Debt-to-equity is minimal at 0.094x in the latest quarter, essentially unchanged from year-end 2025 (0.094x) and 2024 (0.116x). The company is not relying on leverage to fund its operations — it is self-financing from product revenues. This dramatically reduces financial risk relative to many commercial-stage biotechs that burn cash and carry heavy debt loads.
| Period | Current Ratio | Debt-to-Equity |
|---|---|---|
| FY 2023 | 17.76x | 0.051x |
| FY 2024 | 7.28x | 0.116x |
| FY 2025 | 9.95x | 0.094x |
| Q1 2026 (Latest) | 9.46x | 0.094x |
The decline in the current ratio from 17.76x in 2023 to the 9–10x range since is normal and healthy — in 2023 the company held proportionally more cash relative to revenue; now that cash is being deployed into operations and returned through the business cycle. Debt-to-equity has edged up modestly but remains negligible.
Growth
Revenue growth has been exceptional by any standard. From $50.7 million in FY 2023 to $290.5 million in FY 2024 represents a 473% increase year-over-year. From FY 2024 to FY 2025, growth was 34% — a significant deceleration in percentage terms but still impressive in absolute dollar magnitude ($98.6 million added). Q1 2026's $116.4 million compares favorably to Q1 2025 (implied from the $389.1 million full-year run), continuing the upward trajectory.

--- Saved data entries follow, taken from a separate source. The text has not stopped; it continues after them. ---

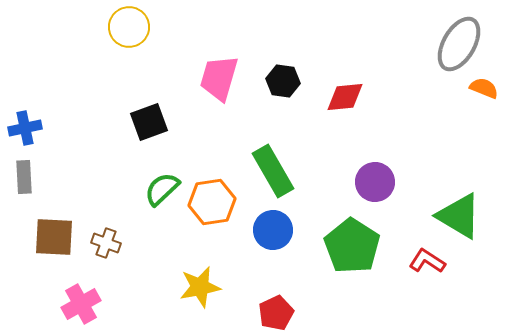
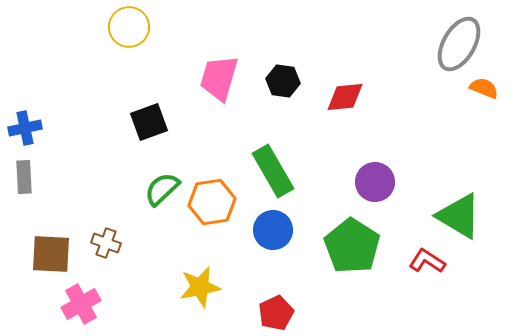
brown square: moved 3 px left, 17 px down
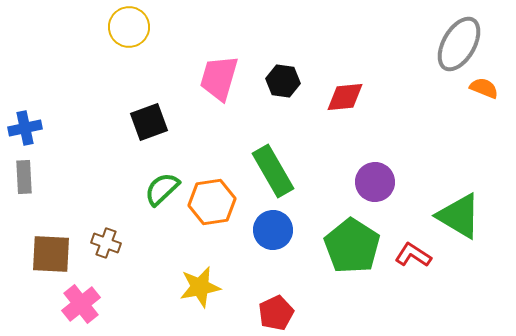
red L-shape: moved 14 px left, 6 px up
pink cross: rotated 9 degrees counterclockwise
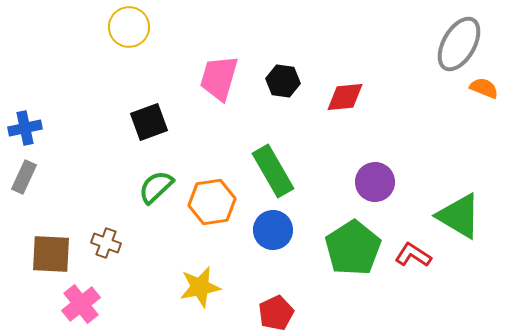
gray rectangle: rotated 28 degrees clockwise
green semicircle: moved 6 px left, 2 px up
green pentagon: moved 1 px right, 2 px down; rotated 6 degrees clockwise
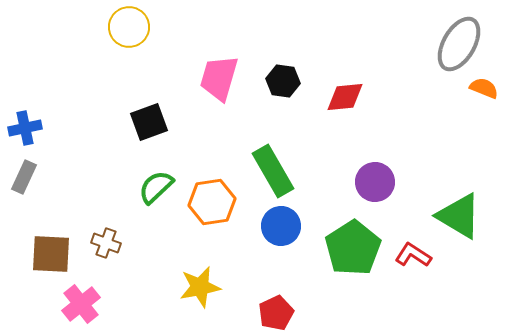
blue circle: moved 8 px right, 4 px up
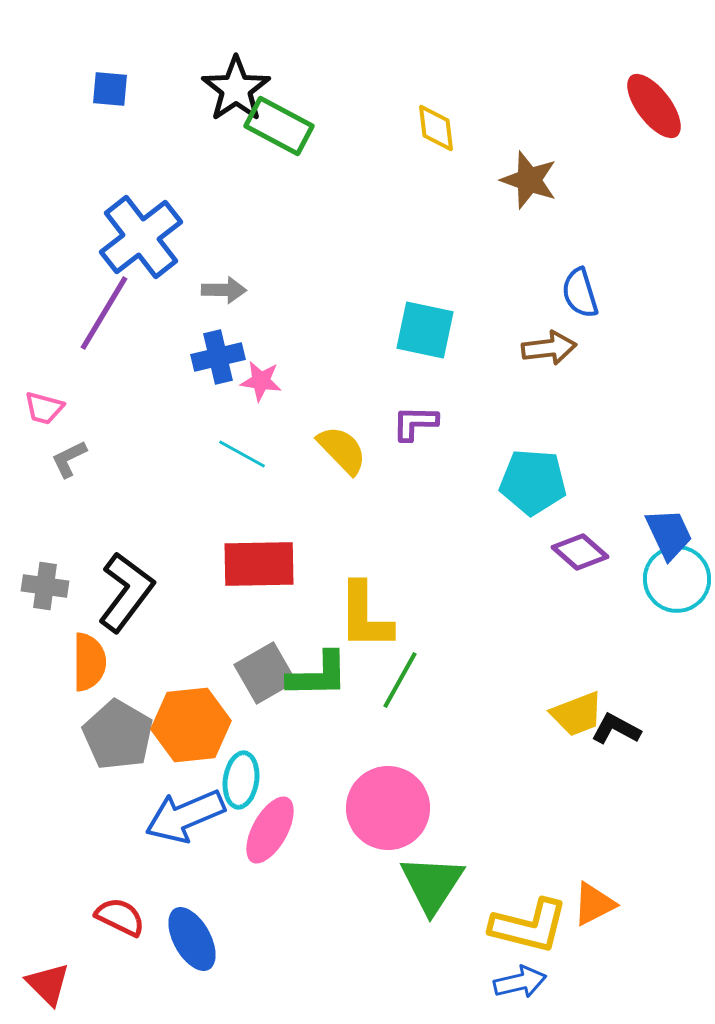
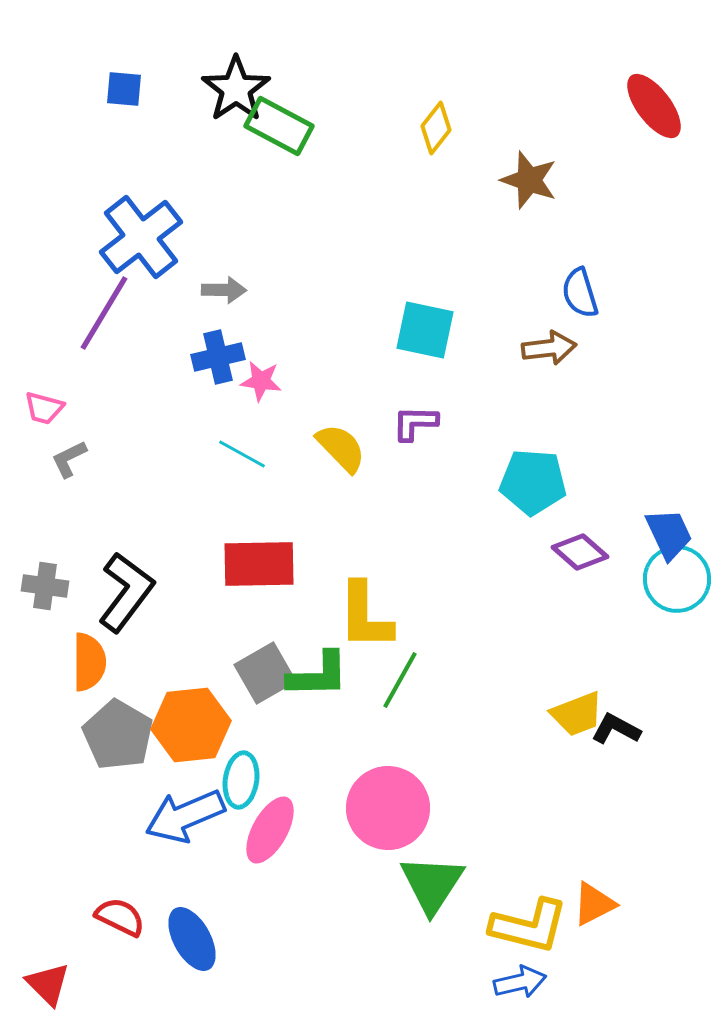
blue square at (110, 89): moved 14 px right
yellow diamond at (436, 128): rotated 45 degrees clockwise
yellow semicircle at (342, 450): moved 1 px left, 2 px up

| Period | Revenue | YoY Growth |
|---|---|---|
| FY 2023 | $50.7 million | — |
| FY 2024 | $290.5 million | +473% |
| FY 2025 | $389.1 million | +34% |
| Q1 2026 (Latest Quarter) | $116.4 million | Growth continues |
As the DEB patient population becomes more fully penetrated, growth rates will naturally moderate. The key question for long-term investors is whether Krystal can expand its pipeline (it has several gene therapy programs in development) to sustain growth beyond the Vyjuvek franchise.
Plain English Summary
Krystal Biotech has quietly become one of the more impressive commercial biotech stories in recent years. It took a gene therapy for a devastating rare skin disease from approval to nearly $400 million in annual revenue in roughly two years, and it did so while keeping debt almost nonexistent and maintaining a cash-rich balance sheet. Margins are expanding rapidly — the business is generating nearly 50 cents of net profit for every dollar of revenue in the most recent periods. The main risks are what you'd expect for any single-product rare-disease company: heavy dependence on Vyjuvek, the finite size of the DEB patient population, and the pressure to develop the next product before the core franchise matures. But on the numbers available, KRYS looks like a fundamentally sound, highly profitable, and financially disciplined biotech operating well within its means.